Istilah korupsi dalam al-Quran belum saya temukan. Namun larangan untuk menyembunyikan atau menyelewengkan harta yang memang bukan hak kita memang telah Alloh tuliskan dalam al-Quran. Larangan melakukan telah dengan jelas Alloh nyatakan dalam beberapa ayat berikut ini :
  1. Tidak sesorang nabi berkhianat dalam urusan harta rampasan perang. Barangsiapa yang berkhianat dalam urusan rampasan perang, maka pada hari kiamat ia akan datang membawa apa yang dikhianatkannya itu; kenudian tiap-tiap diri akan diberi pembalasantentang apa yang mereka kerjakan dengan (pembalasan setimpal), sedang mereka tidak dianiaya. (ali Imran 161)
  2. Dan janganlah sebagian kamu memakan harta sebagian yang lain diantara kamu dengan jalan yang bathil dan janganlah kamu membawa (urusan) harta itu kepada hakim, supaya kamu dapat memakansebagian daripada harta benda orang lain itu (dengan jalan) berbuat dosa, padahal kamu mengetahui. (albaqoroh 188)
  3. Hai orang-orang yang beriman, janganlah kamu saling memakan harta sesamamu dengan jalan yang batil, kecuali dengan jalan perniagaan yang Berlaku dengan suka sama-suka di antara kamu. dan janganlah kamu membunuh dirimu, Sesungguhnya Allah adalah Maha Penyayang kepadamu. (an Nisa 29)
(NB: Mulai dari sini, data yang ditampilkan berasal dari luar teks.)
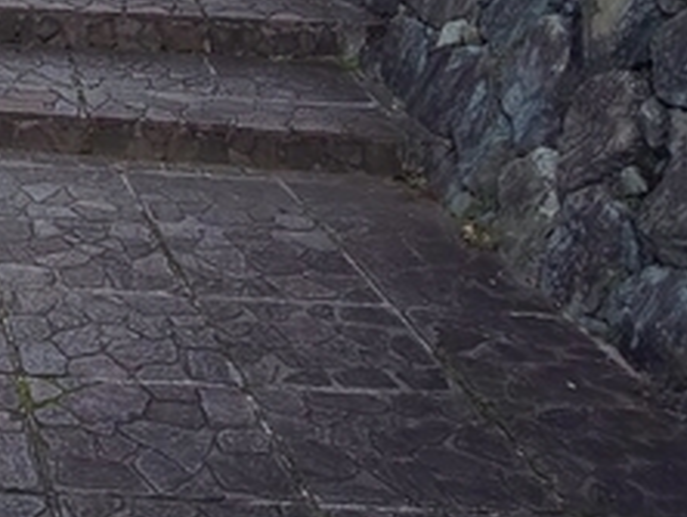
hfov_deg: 22.6
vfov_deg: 18.3
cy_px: -241
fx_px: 1430
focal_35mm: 72
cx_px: -316
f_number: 1.94
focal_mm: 3.45
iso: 28
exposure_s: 1/277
Dari beberapa ayat di atas, Alloh menyatakan larangan bagi mukmin untuk menggelapkan hak orang lain (dalam bentuk apapun). Islam sangat mencintai kedamaian dan keteraturan. Berbuat baik sesama, dan saling menegakkan hak sesama muslim sudah menjadi bagian dari kewajiban kita. Islam tidak memperbolehkan praktek korupsi dengan cara apapun.